— Prompt —
Repeat each entry as written and leave the images out of the copy.

BEGIN The input

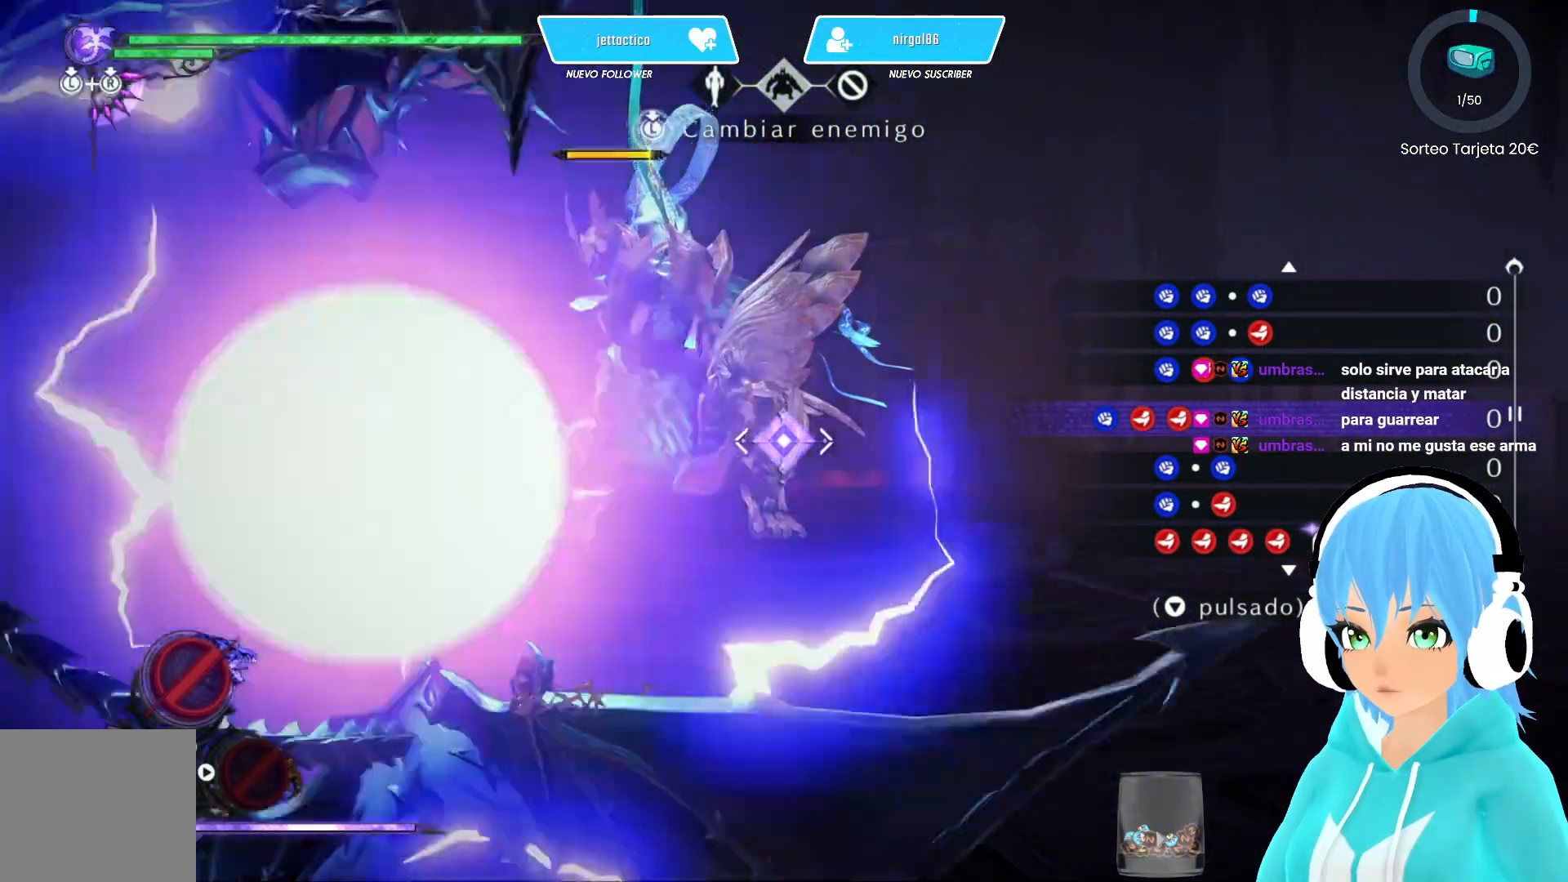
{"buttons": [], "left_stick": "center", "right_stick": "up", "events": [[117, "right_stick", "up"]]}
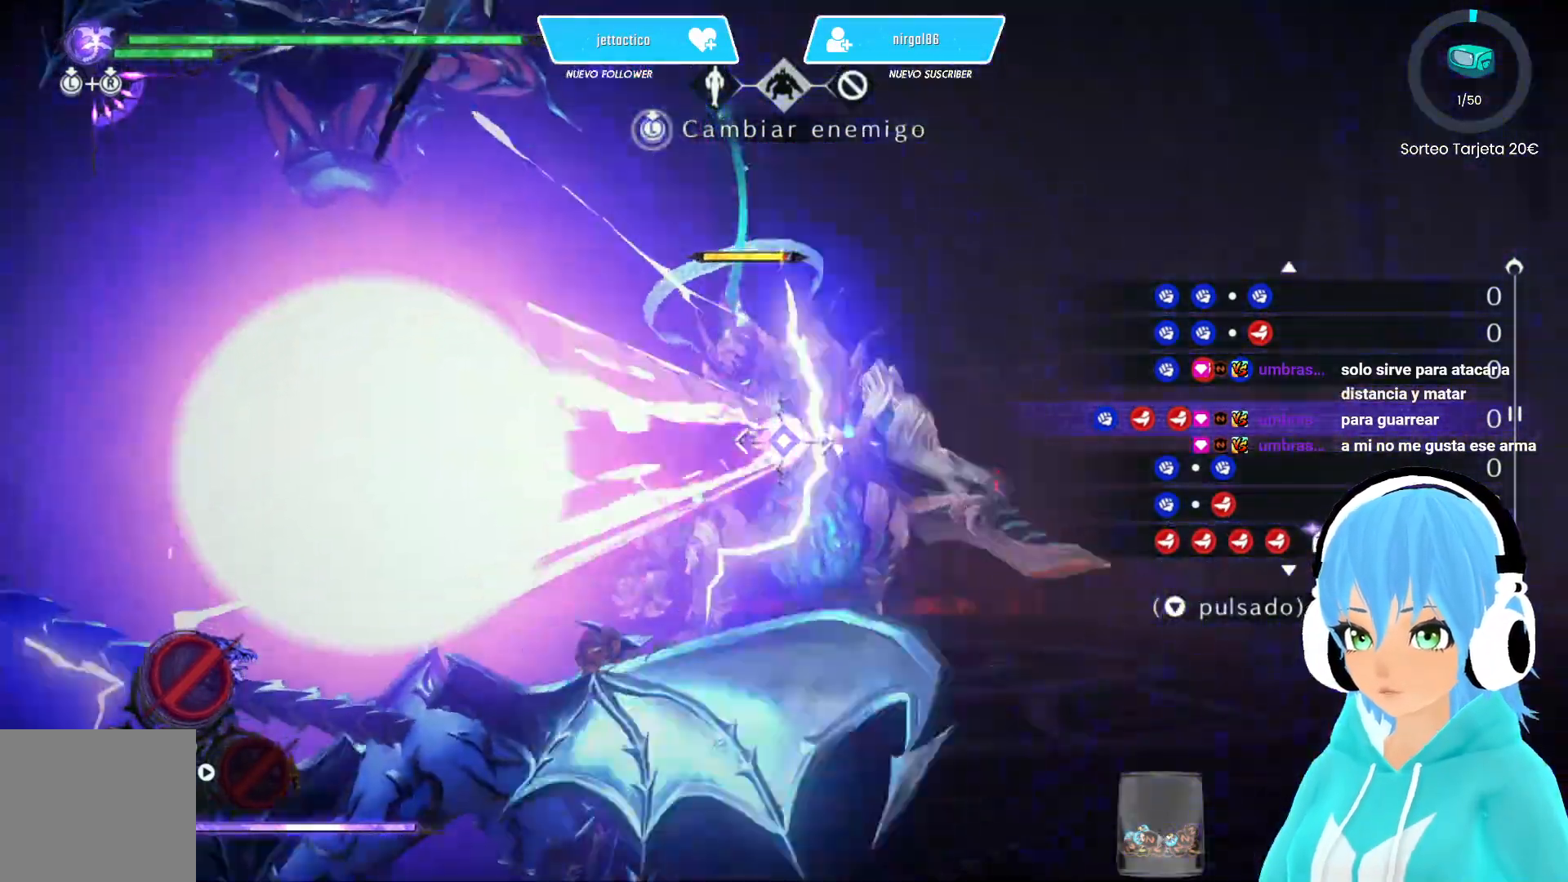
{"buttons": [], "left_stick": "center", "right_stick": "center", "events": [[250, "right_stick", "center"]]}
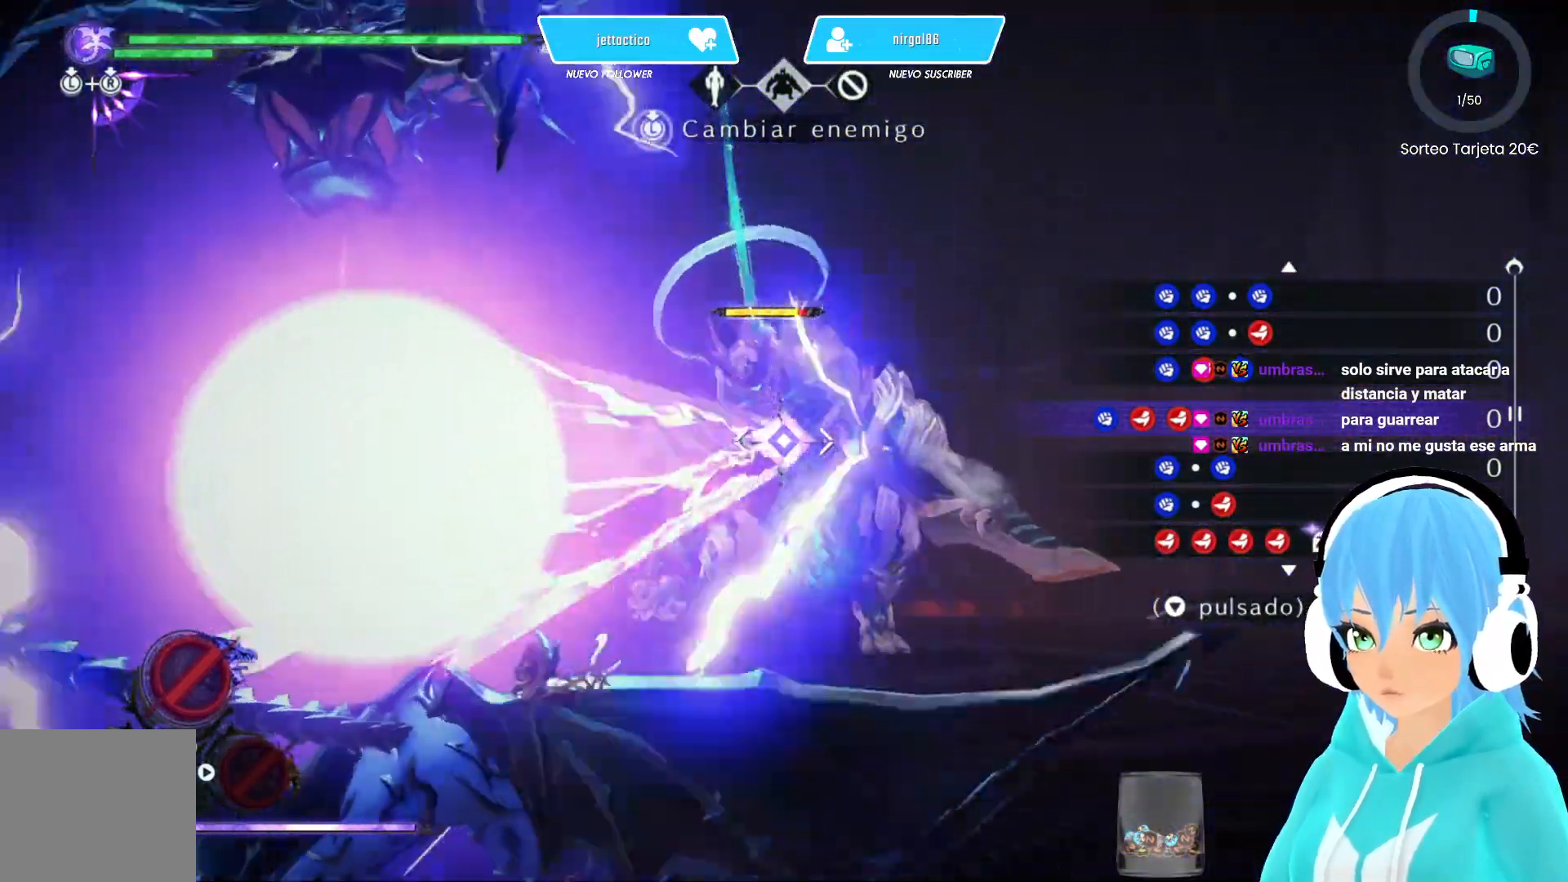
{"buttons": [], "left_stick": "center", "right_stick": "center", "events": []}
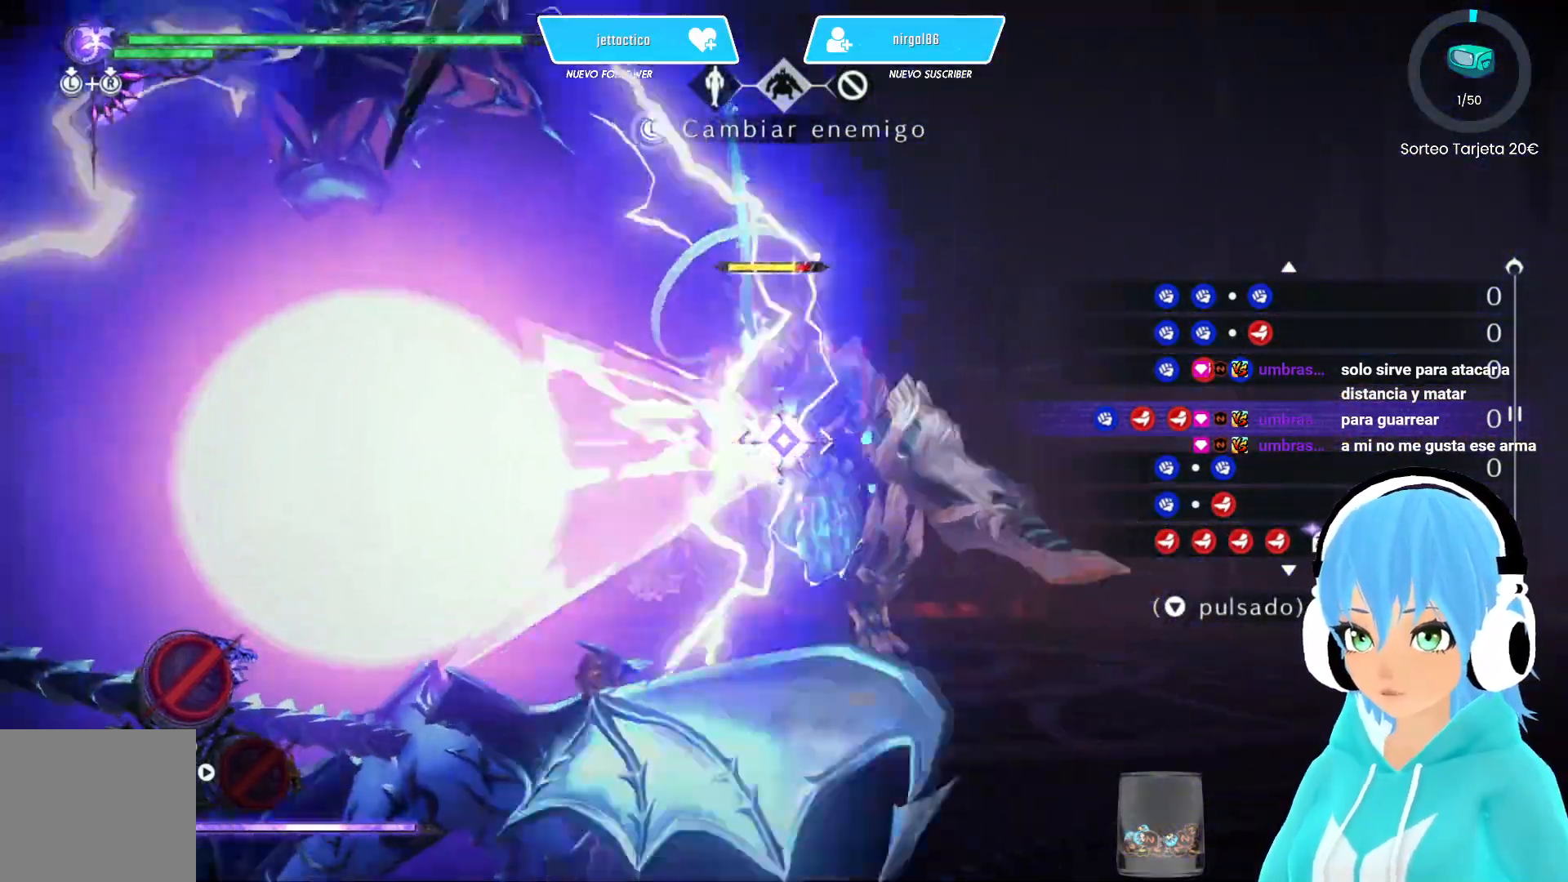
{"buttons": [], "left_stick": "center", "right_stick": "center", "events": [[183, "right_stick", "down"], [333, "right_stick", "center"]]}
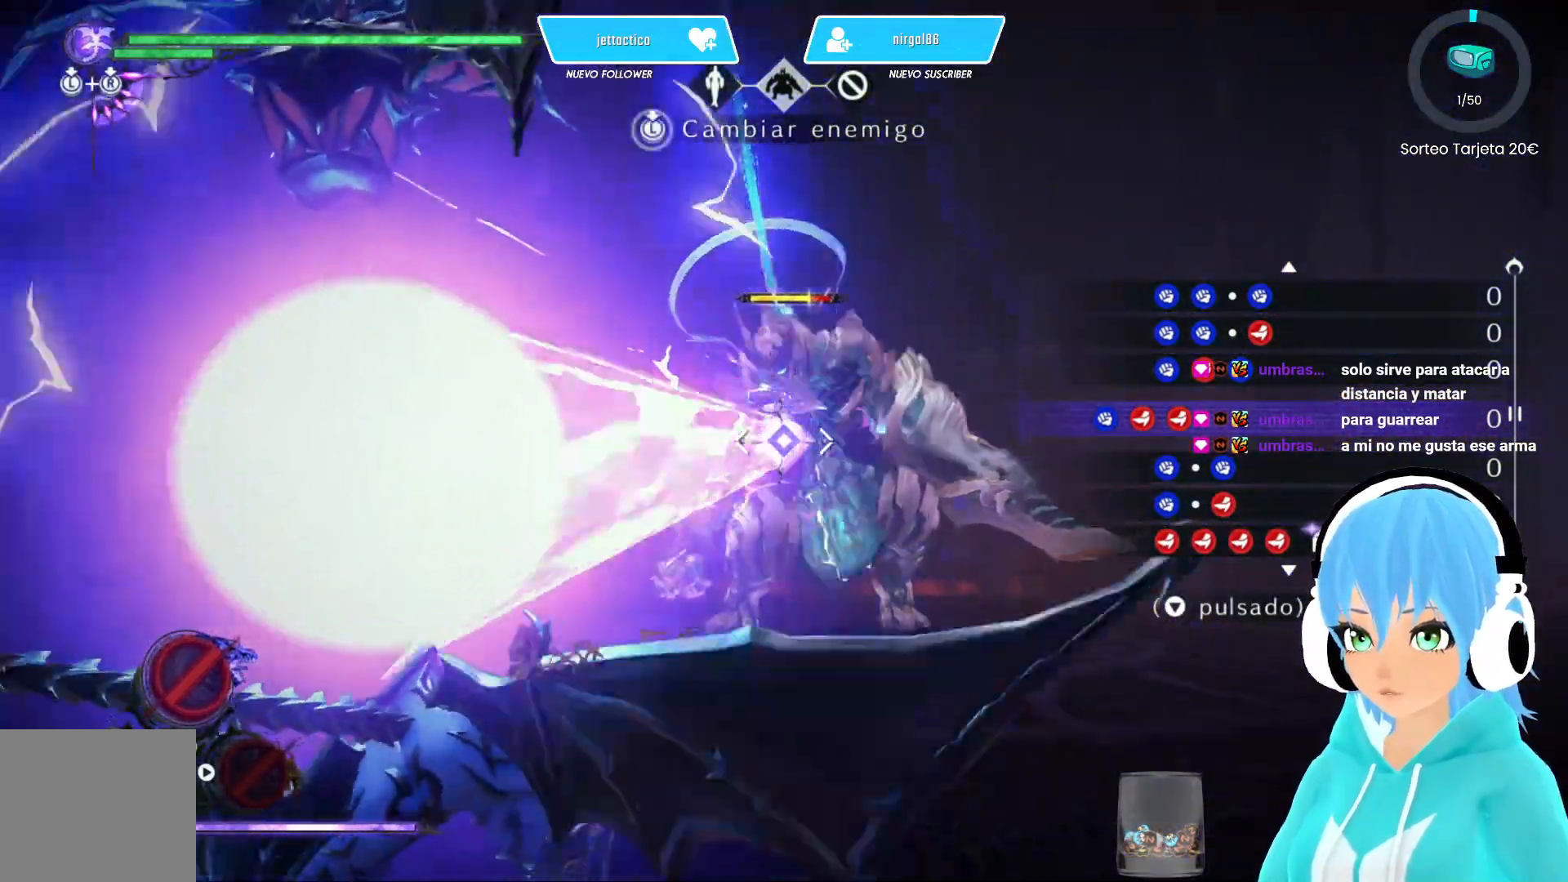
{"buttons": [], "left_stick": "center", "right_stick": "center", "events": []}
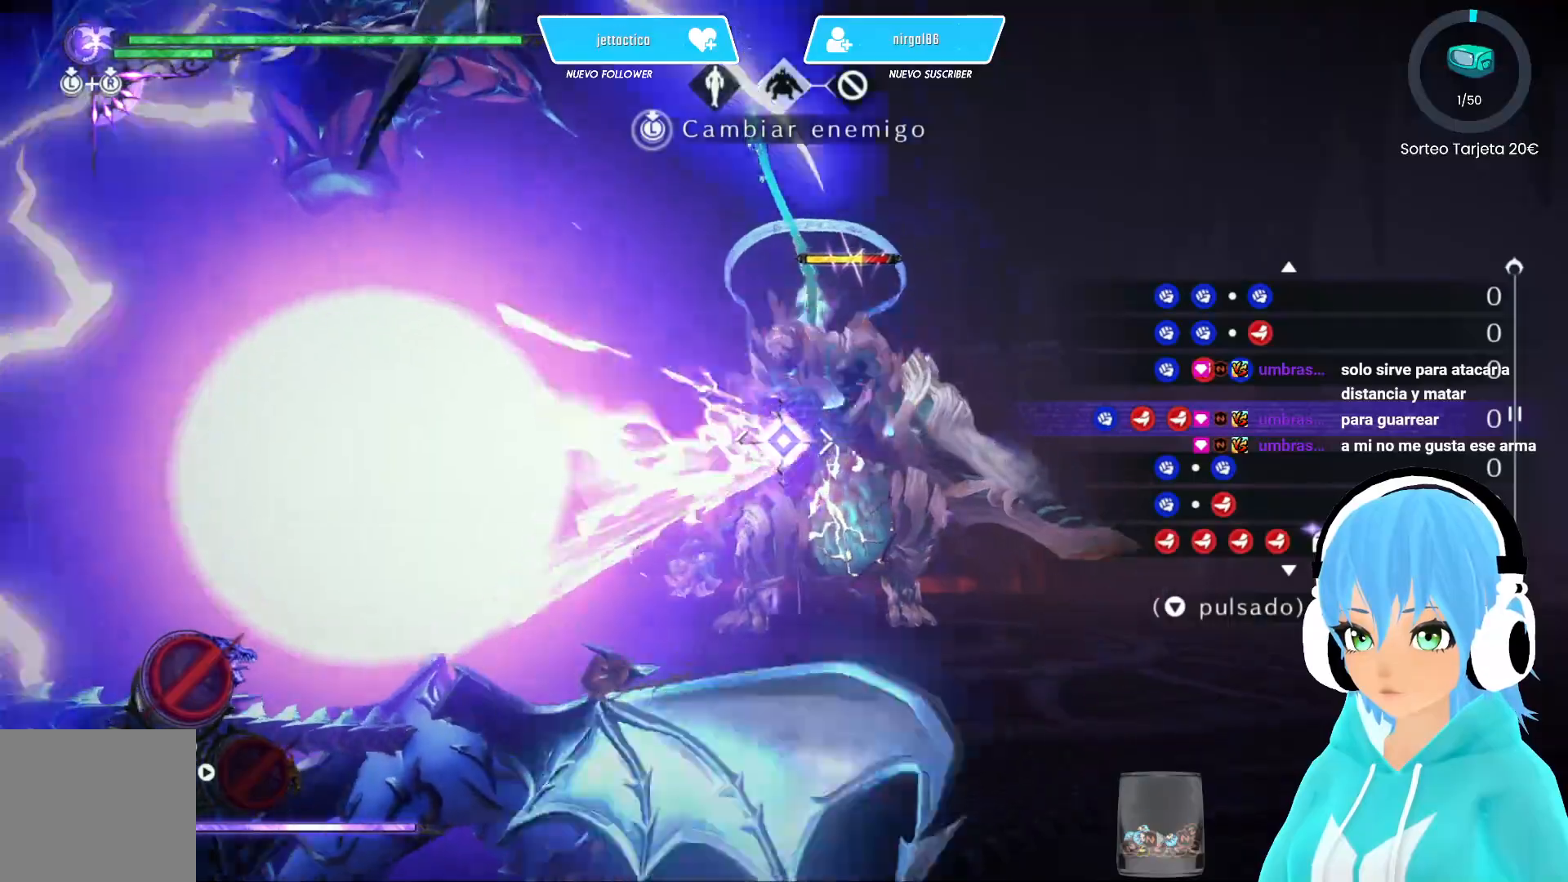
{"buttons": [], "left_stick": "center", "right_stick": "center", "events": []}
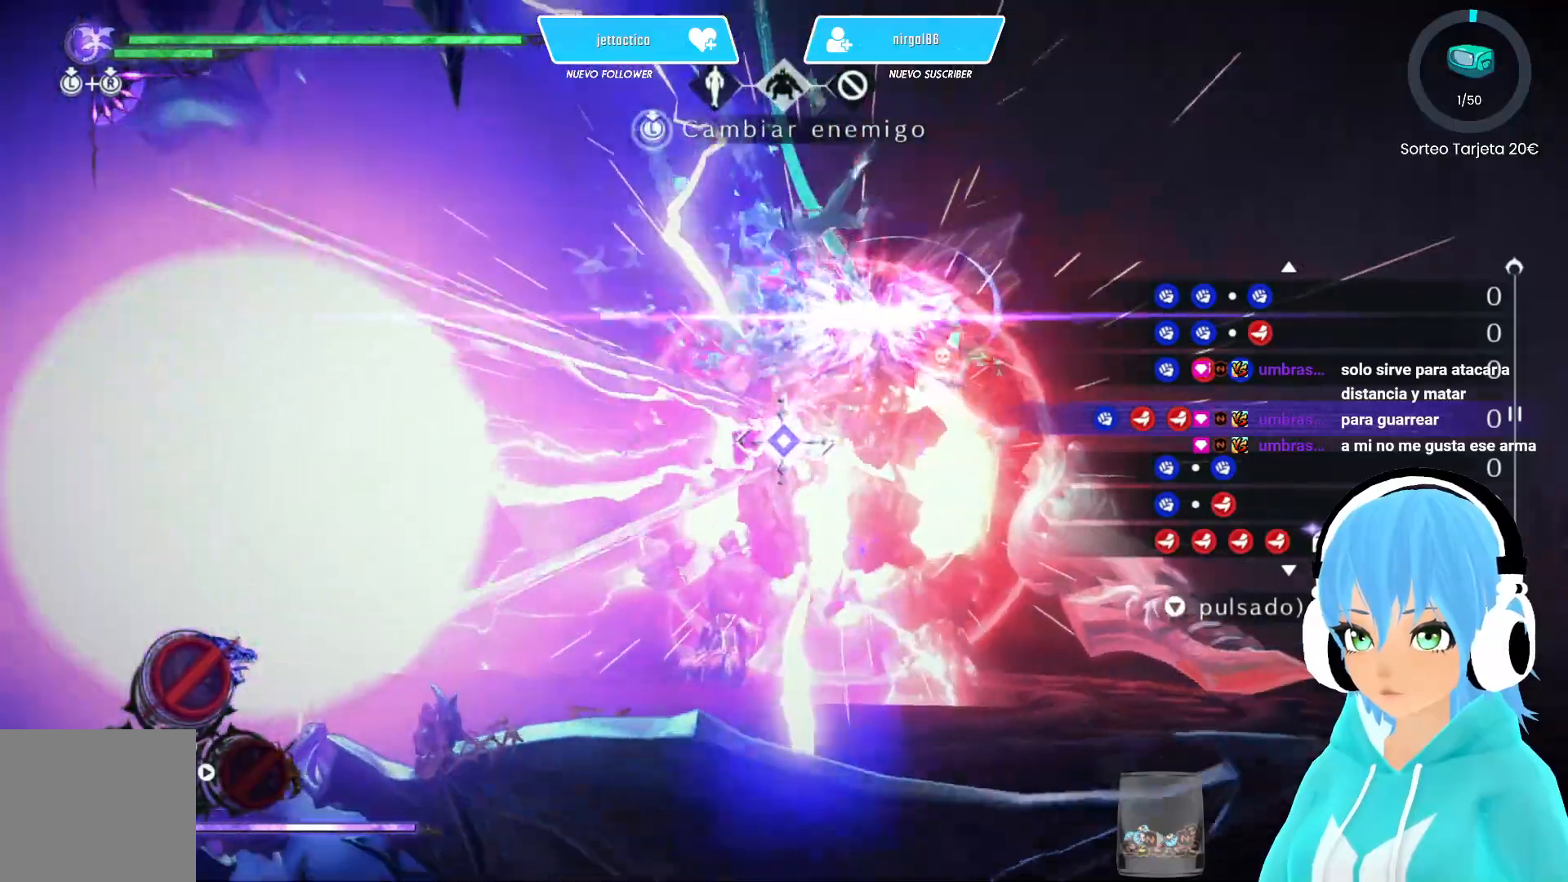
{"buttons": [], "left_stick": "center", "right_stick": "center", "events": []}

END The input

— Task answer —
{"buttons": [], "left_stick": "center", "right_stick": "up", "events": [[117, "right_stick", "up"]]}
{"buttons": [], "left_stick": "center", "right_stick": "center", "events": [[250, "right_stick", "center"]]}
{"buttons": [], "left_stick": "center", "right_stick": "center", "events": []}
{"buttons": [], "left_stick": "center", "right_stick": "center", "events": [[183, "right_stick", "down"], [333, "right_stick", "center"]]}
{"buttons": [], "left_stick": "center", "right_stick": "center", "events": []}
{"buttons": [], "left_stick": "center", "right_stick": "center", "events": []}
{"buttons": [], "left_stick": "center", "right_stick": "center", "events": []}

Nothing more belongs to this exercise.